[EXCERPT TO READ — start]

Reputation: 111
Input:
here's the data:
d = {'Morning': ["Didn't answer", "Didn't answer", "Didn't answer", 'Morning', "Didn't answer"], 'Afternoon': ["Didn't answer", 'Afternoon', "Didn't answer", 'Afternoon', "Didn't answer"], 'Night': ["Didn't answer", 'Night', "Didn't answer", 'Night', 'Night'], 'Sporadic': ["Didn't answer", "Didn't answer", 'Sporadic', "Didn't answer", "Didn't answer"], 'Constant': ["Didn't answer", "Didn't answer", "Didn't answer", 'Constant', "Didn't answer"]}
Morning Afternoon Night Sporadic Constant
0 Didn't answer Didn't answer Didn't answer Didn't answer Didn't answer
1 Didn't answer Afternoon Night Didn't answer Didn't answer
2 Didn't answer Didn't answer Didn't answer Sporadic Didn't answer
3 Morning Afternoon Night Didn't answer Constant
4 Didn't answer Didn't answer Night Didn't answer Didn't answer
I want the output to be:
d = {"Time of the day": ["Didn't answer", "['Afternoon', 'Night']", "Sporadic", "['Morning', 'Afternoon', 'Night', 'Constant']", "Night"]}
Time of the day
0 Didn't answer
1 ['Afternoon', 'Night']
2 Sporadic
3 ['Morning', 'Afternoon', 'Night', 'Constant']
4 Night
so if there's no answer in every column in a row, the value in the new data frame would be "Didn't answer" and if there's at least one answer like "night", the value in the new data frame would be "night" and if there are multiple answers like " Morning", "Night" the value in the new data frame would be a list of the answers
Upvotes: 1
Views: 198
Reputation: 7769
You can use pd.apply
to get the data in the format you expect :
def get_values(row):
row_set = set(row.values)

[EXCERPT TO READ — finish]

**WORK INSTRUCTION A:** Reproduce the forum thread above on combining data frame columns into a single column, with no changes at all.

[EXERCISE INPUTS — start]

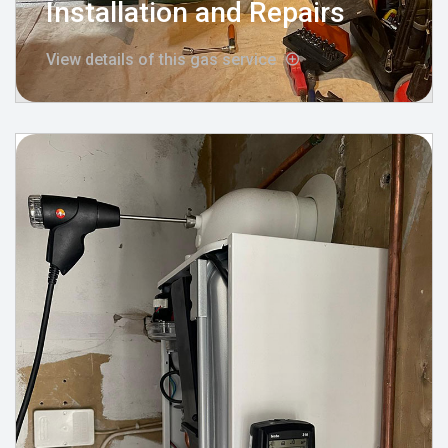
Installation and Repairs
View details of this gas service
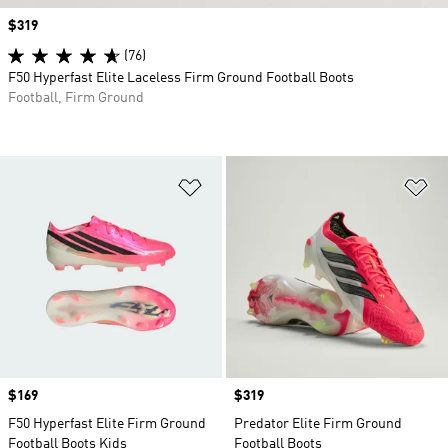
Price
$319
(76)
F50 Hyperfast Elite Laceless Firm Ground Football Boots
Football, Firm Ground
Add to Wishlist
Ad
Price
$169
Price
$319
F50 Hyperfast Elite Firm Ground
Predator Elite Firm Ground
Football Boots Kids
Football Boots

[EXERCISE INPUTS — finish]

**WORK INSTRUCTION B:** Locate each line in the listing above that contains the string "Hyperfast" and copy those lines out.

**RESPONSE BOX A:**
Reputation: 111
Input:
here's the data:
d = {'Morning': ["Didn't answer", "Didn't answer", "Didn't answer", 'Morning', "Didn't answer"], 'Afternoon': ["Didn't answer", 'Afternoon', "Didn't answer", 'Afternoon', "Didn't answer"], 'Night': ["Didn't answer", 'Night', "Didn't answer", 'Night', 'Night'], 'Sporadic': ["Didn't answer", "Didn't answer", 'Sporadic', "Didn't answer", "Didn't answer"], 'Constant': ["Didn't answer", "Didn't answer", "Didn't answer", 'Constant', "Didn't answer"]}
Morning Afternoon Night Sporadic Constant
0 Didn't answer Didn't answer Didn't answer Didn't answer Didn't answer
1 Didn't answer Afternoon Night Didn't answer Didn't answer
2 Didn't answer Didn't answer Didn't answer Sporadic Didn't answer
3 Morning Afternoon Night Didn't answer Constant
4 Didn't answer Didn't answer Night Didn't answer Didn't answer
I want the output to be:
d = {"Time of the day": ["Didn't answer", "['Afternoon', 'Night']", "Sporadic", "['Morning', 'Afternoon', 'Night', 'Constant']", "Night"]}
Time of the day
0 Didn't answer
1 ['Afternoon', 'Night']
2 Sporadic
3 ['Morning', 'Afternoon', 'Night', 'Constant']
4 Night
so if there's no answer in every column in a row, the value in the new data frame would be "Didn't answer" and if there's at least one answer like "night", the value in the new data frame would be "night" and if there are multiple answers like " Morning", "Night" the value in the new data frame would be a list of the answers
Upvotes: 1
Views: 198
Reputation: 7769
You can use pd.apply
to get the data in the format you expect :
def get_values(row):
row_set = set(row.values)

**RESPONSE BOX B:**
F50 Hyperfast Elite Laceless Firm Ground Football Boots
F50 Hyperfast Elite Firm Ground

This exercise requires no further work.